(Data excerpts):

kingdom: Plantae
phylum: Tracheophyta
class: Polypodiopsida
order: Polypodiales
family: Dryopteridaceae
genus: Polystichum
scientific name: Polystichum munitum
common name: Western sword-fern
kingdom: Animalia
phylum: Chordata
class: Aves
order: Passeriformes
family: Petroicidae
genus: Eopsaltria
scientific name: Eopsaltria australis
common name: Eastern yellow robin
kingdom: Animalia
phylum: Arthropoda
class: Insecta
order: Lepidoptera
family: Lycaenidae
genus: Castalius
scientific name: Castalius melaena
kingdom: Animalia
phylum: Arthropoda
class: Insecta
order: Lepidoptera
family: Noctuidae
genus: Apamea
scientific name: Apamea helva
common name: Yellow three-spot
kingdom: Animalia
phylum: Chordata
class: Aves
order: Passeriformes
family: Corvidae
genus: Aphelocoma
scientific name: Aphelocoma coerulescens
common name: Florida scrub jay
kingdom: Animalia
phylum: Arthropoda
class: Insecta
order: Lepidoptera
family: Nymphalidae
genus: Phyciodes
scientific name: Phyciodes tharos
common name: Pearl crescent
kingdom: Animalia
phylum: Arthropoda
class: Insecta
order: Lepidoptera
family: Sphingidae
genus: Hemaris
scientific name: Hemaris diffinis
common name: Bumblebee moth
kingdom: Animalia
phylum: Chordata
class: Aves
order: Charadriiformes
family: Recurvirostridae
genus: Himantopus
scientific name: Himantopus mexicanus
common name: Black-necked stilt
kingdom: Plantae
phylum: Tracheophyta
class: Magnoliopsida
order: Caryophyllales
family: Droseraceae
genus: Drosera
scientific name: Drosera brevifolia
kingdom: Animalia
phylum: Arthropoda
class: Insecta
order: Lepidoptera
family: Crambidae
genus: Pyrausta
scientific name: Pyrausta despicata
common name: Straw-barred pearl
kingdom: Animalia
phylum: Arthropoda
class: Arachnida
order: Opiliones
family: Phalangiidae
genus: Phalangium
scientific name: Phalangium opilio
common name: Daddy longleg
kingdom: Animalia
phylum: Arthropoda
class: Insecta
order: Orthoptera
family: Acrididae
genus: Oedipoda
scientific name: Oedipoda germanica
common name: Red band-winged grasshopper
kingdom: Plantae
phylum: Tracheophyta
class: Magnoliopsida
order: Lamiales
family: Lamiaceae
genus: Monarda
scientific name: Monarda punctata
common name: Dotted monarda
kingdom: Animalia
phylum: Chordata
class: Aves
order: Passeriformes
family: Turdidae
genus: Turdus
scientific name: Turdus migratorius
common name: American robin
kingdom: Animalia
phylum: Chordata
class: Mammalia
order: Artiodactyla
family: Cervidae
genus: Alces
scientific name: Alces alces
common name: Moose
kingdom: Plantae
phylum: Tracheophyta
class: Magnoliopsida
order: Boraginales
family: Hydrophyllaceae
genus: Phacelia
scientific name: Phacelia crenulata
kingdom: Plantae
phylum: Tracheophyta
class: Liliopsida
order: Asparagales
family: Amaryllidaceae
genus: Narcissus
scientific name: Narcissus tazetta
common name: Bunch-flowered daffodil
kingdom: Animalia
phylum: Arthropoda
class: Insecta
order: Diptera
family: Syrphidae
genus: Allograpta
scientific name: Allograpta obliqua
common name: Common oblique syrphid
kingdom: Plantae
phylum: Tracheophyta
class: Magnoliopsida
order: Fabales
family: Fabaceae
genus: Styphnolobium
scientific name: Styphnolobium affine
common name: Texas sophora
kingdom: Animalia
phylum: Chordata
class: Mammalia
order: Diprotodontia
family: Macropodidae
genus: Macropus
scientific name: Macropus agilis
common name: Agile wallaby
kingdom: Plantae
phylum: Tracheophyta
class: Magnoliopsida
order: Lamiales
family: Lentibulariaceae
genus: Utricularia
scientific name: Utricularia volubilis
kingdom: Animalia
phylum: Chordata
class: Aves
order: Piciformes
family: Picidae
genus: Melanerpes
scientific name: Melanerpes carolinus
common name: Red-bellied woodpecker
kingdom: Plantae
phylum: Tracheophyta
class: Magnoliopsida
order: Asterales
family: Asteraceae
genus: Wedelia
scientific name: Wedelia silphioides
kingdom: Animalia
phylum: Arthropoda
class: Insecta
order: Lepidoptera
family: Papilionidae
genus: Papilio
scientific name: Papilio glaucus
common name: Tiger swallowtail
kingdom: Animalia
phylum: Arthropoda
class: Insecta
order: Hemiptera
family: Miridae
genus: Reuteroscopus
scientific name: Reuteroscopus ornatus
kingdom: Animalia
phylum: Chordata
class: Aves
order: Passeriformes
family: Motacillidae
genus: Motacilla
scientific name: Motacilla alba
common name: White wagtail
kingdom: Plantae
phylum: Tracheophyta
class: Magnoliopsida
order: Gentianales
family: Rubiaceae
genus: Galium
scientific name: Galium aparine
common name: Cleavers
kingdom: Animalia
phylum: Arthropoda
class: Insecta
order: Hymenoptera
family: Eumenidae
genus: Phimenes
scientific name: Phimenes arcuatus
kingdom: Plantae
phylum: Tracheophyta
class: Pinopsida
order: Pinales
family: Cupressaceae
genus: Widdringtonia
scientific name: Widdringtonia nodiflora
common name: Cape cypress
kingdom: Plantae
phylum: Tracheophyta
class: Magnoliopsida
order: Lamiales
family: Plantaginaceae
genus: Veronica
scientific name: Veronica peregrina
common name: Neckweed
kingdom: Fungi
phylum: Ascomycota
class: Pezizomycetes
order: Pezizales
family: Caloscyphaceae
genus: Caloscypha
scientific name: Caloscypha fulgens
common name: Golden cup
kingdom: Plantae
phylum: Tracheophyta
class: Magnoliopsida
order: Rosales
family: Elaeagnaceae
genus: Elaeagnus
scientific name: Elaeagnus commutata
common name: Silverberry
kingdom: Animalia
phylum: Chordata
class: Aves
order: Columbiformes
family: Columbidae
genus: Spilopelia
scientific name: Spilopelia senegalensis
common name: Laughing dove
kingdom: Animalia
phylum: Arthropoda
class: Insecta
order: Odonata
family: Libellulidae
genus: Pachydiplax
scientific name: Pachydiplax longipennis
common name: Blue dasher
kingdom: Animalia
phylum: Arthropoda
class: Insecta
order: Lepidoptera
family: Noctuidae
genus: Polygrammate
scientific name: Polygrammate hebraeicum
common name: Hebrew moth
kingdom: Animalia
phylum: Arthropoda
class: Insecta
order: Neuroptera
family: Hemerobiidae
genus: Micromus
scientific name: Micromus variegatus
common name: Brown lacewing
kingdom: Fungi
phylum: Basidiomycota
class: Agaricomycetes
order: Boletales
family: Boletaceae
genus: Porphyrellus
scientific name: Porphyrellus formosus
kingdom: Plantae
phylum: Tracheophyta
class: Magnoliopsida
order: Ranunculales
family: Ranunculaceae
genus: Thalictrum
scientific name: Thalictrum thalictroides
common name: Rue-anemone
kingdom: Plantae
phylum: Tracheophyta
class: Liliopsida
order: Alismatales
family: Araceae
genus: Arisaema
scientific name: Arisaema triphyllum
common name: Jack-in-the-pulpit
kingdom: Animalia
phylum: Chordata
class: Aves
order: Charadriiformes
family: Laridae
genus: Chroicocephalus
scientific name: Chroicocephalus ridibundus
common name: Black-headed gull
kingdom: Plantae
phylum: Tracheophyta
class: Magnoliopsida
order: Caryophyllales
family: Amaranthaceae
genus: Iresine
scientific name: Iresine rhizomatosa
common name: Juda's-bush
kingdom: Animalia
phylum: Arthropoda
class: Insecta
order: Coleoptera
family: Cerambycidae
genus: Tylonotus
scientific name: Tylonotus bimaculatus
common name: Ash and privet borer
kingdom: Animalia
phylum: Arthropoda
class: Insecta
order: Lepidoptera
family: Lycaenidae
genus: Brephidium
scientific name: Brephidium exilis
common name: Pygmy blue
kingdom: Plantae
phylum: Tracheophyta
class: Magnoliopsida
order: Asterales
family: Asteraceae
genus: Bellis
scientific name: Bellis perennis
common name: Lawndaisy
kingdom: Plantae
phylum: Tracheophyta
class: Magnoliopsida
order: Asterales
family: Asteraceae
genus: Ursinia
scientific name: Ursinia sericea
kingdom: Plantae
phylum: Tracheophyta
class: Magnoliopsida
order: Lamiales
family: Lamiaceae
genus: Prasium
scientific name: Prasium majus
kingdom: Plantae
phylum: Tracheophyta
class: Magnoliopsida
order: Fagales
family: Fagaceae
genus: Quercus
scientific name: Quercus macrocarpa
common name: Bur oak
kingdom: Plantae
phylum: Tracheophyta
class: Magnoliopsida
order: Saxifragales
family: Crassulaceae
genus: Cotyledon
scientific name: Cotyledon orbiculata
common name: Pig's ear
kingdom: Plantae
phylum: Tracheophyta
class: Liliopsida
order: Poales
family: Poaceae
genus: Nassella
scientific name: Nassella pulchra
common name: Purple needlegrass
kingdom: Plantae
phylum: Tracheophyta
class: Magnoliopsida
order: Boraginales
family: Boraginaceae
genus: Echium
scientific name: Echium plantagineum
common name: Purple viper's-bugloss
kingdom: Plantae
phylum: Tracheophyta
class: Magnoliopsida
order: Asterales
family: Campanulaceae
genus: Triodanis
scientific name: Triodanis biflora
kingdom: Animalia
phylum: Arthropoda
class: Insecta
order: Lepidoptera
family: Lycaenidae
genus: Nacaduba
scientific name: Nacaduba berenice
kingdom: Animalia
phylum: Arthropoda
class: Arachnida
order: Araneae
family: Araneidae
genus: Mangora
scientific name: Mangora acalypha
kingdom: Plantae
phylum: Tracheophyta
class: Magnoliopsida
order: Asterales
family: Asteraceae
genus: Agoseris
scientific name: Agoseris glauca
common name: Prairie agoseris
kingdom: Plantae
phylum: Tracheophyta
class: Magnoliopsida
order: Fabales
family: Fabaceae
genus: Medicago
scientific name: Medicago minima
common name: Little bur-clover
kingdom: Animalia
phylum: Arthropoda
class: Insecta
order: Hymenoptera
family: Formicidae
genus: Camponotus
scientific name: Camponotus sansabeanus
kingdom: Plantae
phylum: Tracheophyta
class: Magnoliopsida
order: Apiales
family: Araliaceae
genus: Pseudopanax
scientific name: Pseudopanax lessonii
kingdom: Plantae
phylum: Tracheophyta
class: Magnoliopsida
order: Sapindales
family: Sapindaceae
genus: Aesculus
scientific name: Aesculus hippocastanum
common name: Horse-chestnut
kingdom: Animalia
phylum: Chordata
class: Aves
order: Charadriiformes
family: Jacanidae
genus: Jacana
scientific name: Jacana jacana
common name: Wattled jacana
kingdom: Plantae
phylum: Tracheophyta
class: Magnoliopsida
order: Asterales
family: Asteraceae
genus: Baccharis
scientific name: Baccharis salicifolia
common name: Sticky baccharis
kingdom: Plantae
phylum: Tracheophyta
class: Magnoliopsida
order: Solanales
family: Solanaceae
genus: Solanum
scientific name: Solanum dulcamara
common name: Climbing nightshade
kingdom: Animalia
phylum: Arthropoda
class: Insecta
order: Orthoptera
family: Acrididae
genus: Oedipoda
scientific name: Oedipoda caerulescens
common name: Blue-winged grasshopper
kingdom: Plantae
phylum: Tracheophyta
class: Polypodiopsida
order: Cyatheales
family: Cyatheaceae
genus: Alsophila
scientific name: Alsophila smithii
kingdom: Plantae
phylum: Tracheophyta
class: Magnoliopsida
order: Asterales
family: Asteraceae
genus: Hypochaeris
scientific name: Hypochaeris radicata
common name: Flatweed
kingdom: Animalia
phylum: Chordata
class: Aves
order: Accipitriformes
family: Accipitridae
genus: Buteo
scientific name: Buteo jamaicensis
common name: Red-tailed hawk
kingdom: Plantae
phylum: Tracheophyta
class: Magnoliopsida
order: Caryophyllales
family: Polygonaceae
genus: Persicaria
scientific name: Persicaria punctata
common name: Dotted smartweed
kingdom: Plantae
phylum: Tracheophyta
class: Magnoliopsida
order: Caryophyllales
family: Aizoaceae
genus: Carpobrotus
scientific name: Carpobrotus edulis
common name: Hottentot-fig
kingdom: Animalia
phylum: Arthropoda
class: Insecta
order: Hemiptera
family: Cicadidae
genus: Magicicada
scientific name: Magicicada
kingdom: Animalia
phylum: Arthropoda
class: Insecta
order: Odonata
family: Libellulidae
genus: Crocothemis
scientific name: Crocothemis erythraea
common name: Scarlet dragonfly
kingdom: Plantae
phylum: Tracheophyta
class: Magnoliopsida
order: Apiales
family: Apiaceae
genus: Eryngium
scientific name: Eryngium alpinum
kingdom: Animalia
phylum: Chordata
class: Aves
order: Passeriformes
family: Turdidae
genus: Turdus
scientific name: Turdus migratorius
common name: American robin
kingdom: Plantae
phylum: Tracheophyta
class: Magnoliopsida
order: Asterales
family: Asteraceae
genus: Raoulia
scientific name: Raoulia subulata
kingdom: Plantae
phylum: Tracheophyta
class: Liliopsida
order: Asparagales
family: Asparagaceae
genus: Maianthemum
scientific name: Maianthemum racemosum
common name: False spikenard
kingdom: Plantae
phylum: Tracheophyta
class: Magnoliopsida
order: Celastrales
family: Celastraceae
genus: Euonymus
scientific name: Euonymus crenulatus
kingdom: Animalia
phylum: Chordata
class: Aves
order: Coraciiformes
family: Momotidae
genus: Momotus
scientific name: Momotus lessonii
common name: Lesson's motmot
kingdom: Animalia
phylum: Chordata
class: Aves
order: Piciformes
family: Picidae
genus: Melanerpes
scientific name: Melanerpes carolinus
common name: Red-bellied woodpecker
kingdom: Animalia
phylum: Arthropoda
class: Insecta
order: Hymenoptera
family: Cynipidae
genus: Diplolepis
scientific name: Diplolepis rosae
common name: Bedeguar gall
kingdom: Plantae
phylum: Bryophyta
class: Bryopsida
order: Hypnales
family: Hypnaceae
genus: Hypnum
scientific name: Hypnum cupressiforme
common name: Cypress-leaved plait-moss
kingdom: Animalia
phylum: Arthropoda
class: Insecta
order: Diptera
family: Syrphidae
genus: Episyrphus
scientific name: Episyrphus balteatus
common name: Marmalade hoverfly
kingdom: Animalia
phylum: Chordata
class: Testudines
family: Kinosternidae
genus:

(Exercise requirements): Arrange the rows, from the first one up to and including the line with "common name: Bumblebee moth", as a two-column CSV with the columns "label" and "value", one CSV line per row. Put each field in quotation marks and replace any line breaks with spaces.

(Answer for this exercise):
label,value
"kingdom:","Plantae"
"phylum:","Tracheophyta"
"class:","Polypodiopsida"
"order:","Polypodiales"
"family:","Dryopteridaceae"
"genus:","Polystichum"
"scientific name:","Polystichum munitum"
"common name:","Western sword-fern"
"kingdom:","Animalia"
"phylum:","Chordata"
"class:","Aves"
"order:","Passeriformes"
"family:","Petroicidae"
"genus:","Eopsaltria"
"scientific name:","Eopsaltria australis"
"common name:","Eastern yellow robin"
"kingdom:","Animalia"
"phylum:","Arthropoda"
"class:","Insecta"
"order:","Lepidoptera"
"family:","Lycaenidae"
"genus:","Castalius"
"scientific name:","Castalius melaena"
"kingdom:","Animalia"
"phylum:","Arthropoda"
"class:","Insecta"
"order:","Lepidoptera"
"family:","Noctuidae"
"genus:","Apamea"
"scientific name:","Apamea helva"
"common name:","Yellow three-spot"
"kingdom:","Animalia"
"phylum:","Chordata"
"class:","Aves"
"order:","Passeriformes"
"family:","Corvidae"
"genus:","Aphelocoma"
"scientific name:","Aphelocoma coerulescens"
"common name:","Florida scrub jay"
"kingdom:","Animalia"
"phylum:","Arthropoda"
"class:","Insecta"
"order:","Lepidoptera"
"family:","Nymphalidae"
"genus:","Phyciodes"
"scientific name:","Phyciodes tharos"
"common name:","Pearl crescent"
"kingdom:","Animalia"
"phylum:","Arthropoda"
"class:","Insecta"
"order:","Lepidoptera"
"family:","Sphingidae"
"genus:","Hemaris"
"scientific name:","Hemaris diffinis"
"common name:","Bumblebee moth"